## Introduction

Click on the tabs below for a (hopfully) accessible introduction to this area of research.

###### Symbolic computation / Computer algebra

Symbolic computation (also known as computer algebra)
refers to the study and development of algorithms and software for manipulating mathematical expressions and objects.
It leads to exact answers, and is distinct from numerical computation which uses floating point arithmetic to give approximate results.

Instead of decimals symbolic systems use integers (whole numbers) which may be combined to represent rational numbers (fractions).
We can go further and represent algebraic numbers by describing them as the roots of polynomials,
(such as defining √2 to be the positive root of x^{2}-2).

There is a wide variety of computer algebra software available,
with a comparison of the features here. I mostly work with Maple,
but our research is applicable to generic systems.

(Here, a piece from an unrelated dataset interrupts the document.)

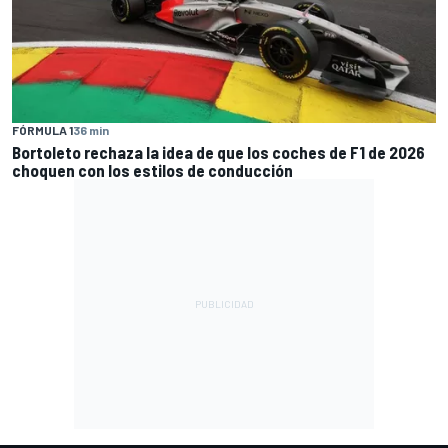
FÓRMULA 1
36 min
Bortoleto rechaza la idea de que los coches de F1 de 2026
choquen con los estilos de conducción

Symbolic computation has been applied in many areas, such as space technology (engineering CanadaArm) and animation (Dreamworks movies).
For a more thorough introduction see this presentation by Stephen Watt.

The image of CanadaArm2 is from NASA (click on the image for more details).

###### Cylindrical Algebraic Decomposition

A cylindrical algebraic decomposition (CAD) is a key tool in both real algebraic geometry and symbolic computation.

- A CAD is:
**a decomposition**- splits the domain into connected cells;**algebraic**- each cell is described by polynomial relations;**cylindrical**- the cells are arranged in a useful structure.

Usually CADs are constructed so that given polynomials are sign-invariant (either positive, negative or zero) on each cell. The first algorithm was given in the 70s and since then there have been many improvements and refinements. Even so, CADs still usually contain far more information (decomposes into more cells) than required for most applications.

###### Application of CAD

The potential applications of CAD are huge: almost any problem that can be described by polynomials!

It was originally introduced for quantifier elimination and simplification of logical formulas.
This in turn has numerous applications, ranging from engineering to epidemic modelling.
CAD itself has been used for equation solvers (for example in Maple)

One application pursued by our group is improvements to the algebraic simplification of elementray function identities via branch cut analysis, (see the research section below).

We are also considering applications to robot motion planning, (with the robots and their environment described by polynomials).
The image is a CAD produced to study the problem of moving a ladder round a right angled corridor. Robots encounter this type of situation and need to find the best path.

Bath has much expertise in the field of robotics in the Robotics and Autonomous Systems Lab.